Some Indians were shocked when they read recently declassified CIA cables describing India in derogatory terms. A September 1973 National Intelligence Service ‘India: Country Profile’ report spoke of India’s sense of “national inferiority” and attributed it to their “subjugation” under “Muslims” and “British.” Indians try to offset this inferiority complex by appearing “offensive, assertive, vain and arrogant.”

This view of Indians as vain, undependable and untrustworthy and India as an unnatural country, torn apart by Hindu-Muslim tensions seems out of place in an age when India is seen by Americans as a stable, secular and democratic country that will be a crucial partner for the United States in the twenty-first century. But through most of the second half of the twentieth century, American officials saw India through the eyes of British colonial officers.

The dismissive language about India and Indians in recently release cables also reflected the emerging national narrative of America’s formal ally in South Asia, Pakistan. Pakistani elites had accepted the prejudices nurtured by the British Raj both to justify their nationhood and to curry favor with the British and the Americans during the Cold war.

While Pakistan joined U.S.-sponsored anti-communist military alliances, India opted for non-alignment. This contributed significantly to U.S. officials embracing the negative image of India cultivated by Pakistan and its British mentors.

U.S. President Franklin Delano Roosevelt had championed India’s independence from British colonial rule, disagreeing with his ally Sir Winston Churchill who did not consider the Indian subcontinent ready for independence. Churchill argued that the “finest achievement” of British history was the “rescue of India from ages of barbarism, tyranny, and internecine war,,+tyranny and its slow but ceaseless forward march to civilization.”

For Churchill, a withdrawal of British rule would either lead to “Hindu despotism” or renewal of “ferocious internal wars.” This belief that Indian leaders did not know what was good for them and that there was an inevitability of Hindu-Muslim (later India-Pakistani) conflict necessitated the need for British guidance. Imperial policy was justified both as a civilizing mission as well as one that kept the subcontinent from breaking apart due to communal or ethnic differences.

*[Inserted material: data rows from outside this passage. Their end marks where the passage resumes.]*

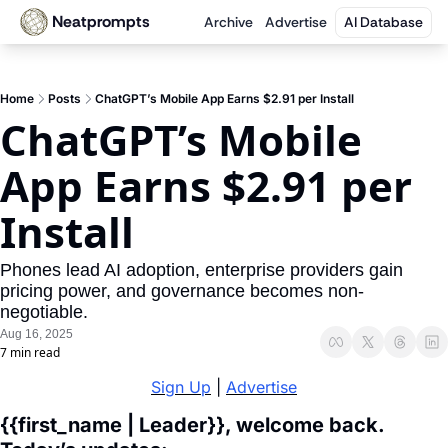
Neatprompts
Archive
Advertise
AI Database
Home
Posts
ChatGPT’s Mobile App Earns $2.91 per Install
ChatGPT’s Mobile 
App Earns $2.91 per 
Install
Phones lead AI adoption, enterprise providers gain 
pricing power, and governance becomes non-
negotiable.
Aug 16, 2025
7 min read
Sign Up
 | 
Advertise
{{first_name | Leader}}, welcome back. 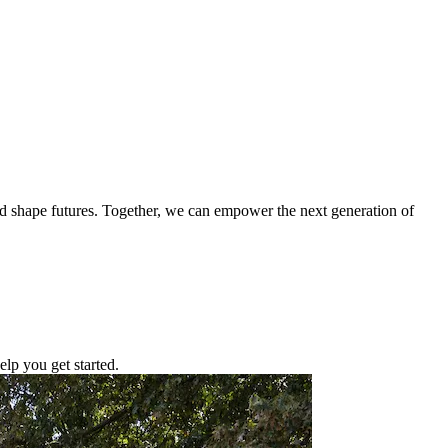
nd shape futures. Together, we can empower the next generation of
lp you get started.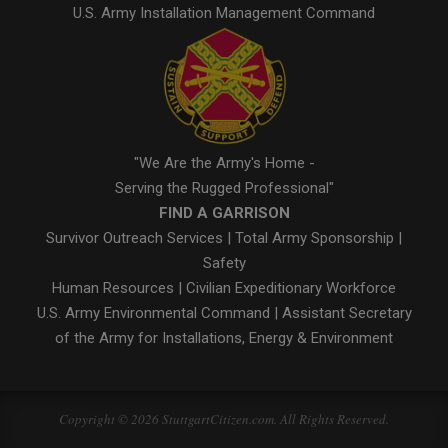
U.S. Army Installation Management Command
"We Are the Army's Home -
Serving the Rugged Professional"
FIND A GARRISON
Survivor Outreach Services
|
Total Army Sponsorship
|
Safety
Human Resources
|
Civilian Expeditionary Workforce
U.S. Army Environmental Command
|
Assistant Secretary
of the Army for Installations, Energy & Environment
Copyright © 2026 StuttgartCitizen.com. All Rights Reserved.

The ‘White Man’s Burden’ was reflected in the British view of the subcontinent both before and after Partition in 1947. Maintaining control of India was deemed crucial to sustaining Pax Britannia across the world. Once independence became inevitable, India’s unwillingness to get embroiled in the Cold War became grounds for embracing Pakistan as a Muslim nation of ‘martial races’ and to look down upon non-aligned India.

British strategists had always considered colonial India as critical to the British Empire because of its location and the large British Indian army. The 1938 and 1939 Committees of Imperial Defense argued that colonial India was “the most suitable area east of the Mediterranean in which to station reserves for the Middle and Far East.”

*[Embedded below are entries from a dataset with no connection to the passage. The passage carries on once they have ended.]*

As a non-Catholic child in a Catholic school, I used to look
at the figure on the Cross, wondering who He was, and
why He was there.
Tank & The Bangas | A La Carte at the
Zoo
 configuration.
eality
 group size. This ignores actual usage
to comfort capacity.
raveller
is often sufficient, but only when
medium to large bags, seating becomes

The 1939 committee attempted to meet prominent Indian politicians to obtain their views on military expenditure and role of the military. The Indian National Congress led by Mohandas Karamchand Gandhi and Jawaharlal Nehru rebuffed the meeting request whereas the Muslim League led by Muhammad Ali Jinnah met with the committee.

The committee’s report thus stated “if a Hindu majority came to power, it would drastically change military policy since defense strategy and expenditure would leave British hands for the first time.” This view that the ‘Hindu’ Congress would be worse for British interests than the ‘Muslim’ League influenced British views of the Indian independence struggle and how British officials viewed the subcontinent after 1947.

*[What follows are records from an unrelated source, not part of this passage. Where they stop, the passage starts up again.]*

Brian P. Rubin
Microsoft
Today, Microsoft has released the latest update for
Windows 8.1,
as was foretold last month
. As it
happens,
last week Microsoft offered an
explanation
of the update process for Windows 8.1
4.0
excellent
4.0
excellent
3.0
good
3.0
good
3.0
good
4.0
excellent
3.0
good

The perception that Indians were vain, impractical and difficult to work with and hence not good allies whereas Pakistanis are friendly, practical and eager to be friends was passed on from the British to their special friends, the Americans.

President Harry Truman and his top diplomats viewed Indian leaders especially Prime Minister Jawaharlal Nehru as “vain, sensitive and emotional.” Truman’s Secretary of state, Dean Acheson records in his memoirs that “I have never been able to escape wholly from a childhood illusion that, if the world is round, the Indians must be standing on their heads-or, perhaps, vice versa.”

In contrast George McGhee, assistant secretary of state for Near Eastern, South Asian, and African affairs, was impressed with Prime Minister Liaquat Ali Khan because he “was a big, strong, confident man with considerable international stature,” whom “you could do business with.”

According to a State Department profile, Liaquat’s characteristics included "calmness, imperturbability, industry, energy, [and] perseverance.”

Truman’s successor Dwight Eisenhower saw South Asia as “one area of the world where, even more than most cases, emotion rather than reason seems to dictate policy.” In a letter to Secretary of State John Foster Dulles dated March 23, 1955 President Eisenhower writes: “In the Indian situation I am struck by the amount of evidence we have that Nehru seems to be often more swayed by personality than by logical argument. He seems to be intensely personal in his whole approach.”

On his tour of South Asia in 1961, Vice President Lyndon Johnson wrote to President John F Kennedy that Pakistan’s military dictator Field Marshal Ayub Khan was “seasoned as a leader; confident, straightforward and I would judge dependable."

Pakistan did not always fulfill American expectations and Johnson was disappointed by Ayub when he went to war with India in 1965, developed close ties with China, and shut down the U.S. spy station near Peshawar. But during the 1971 civil war in Pakistan, President Richard Nixon justified his tilt towards Pakistan by telling British Foreign Secretary Douglas-Home that the British should not have left the subcontinent because India and Pakistan “just aren't ready” to be independent countries.

That U.S. perceptions of India were based on misinformed prejudices is obvious from the 1973 National Intelligence Survey, which says that in India “friction between the majority Hindu population and the minority Muslims has influenced politics for 900 years.”

The suggestion that India’s Hindus and Muslims have been in conflict since 1073 AD is eerily similar to history textbooks in Pakistan that claim that the creation of Pakistan dates back to the invasion of Sindh by Arab-Umayyad commander Muhammad Bin Qasim in 712 AD.

Thankfully, these distortions are diminishing as India and the United States overcome their differences of the Cold War era and the belief of many in the West that India would not survive as a unified state. Political scientists like Samuel Huntington had more faith in Pakistan, its authoritarian system and its attempts at enforced homogeneity than they had in India’s experiment with democracy and diversity.

As the India-U.S. partnership intensifies, and Pakistan is increasingly viewed as a problem state, it is important to remember that Americans –be they academics like Huntington, Presidents like Nixon or intelligence analysts writing the National Intelligence Survey –can misunderstand a country like India because of what they hear from others. The Raj ended in 1947 but its shadow impeded cordiality between the world’s oldest and largest democracies for several decades.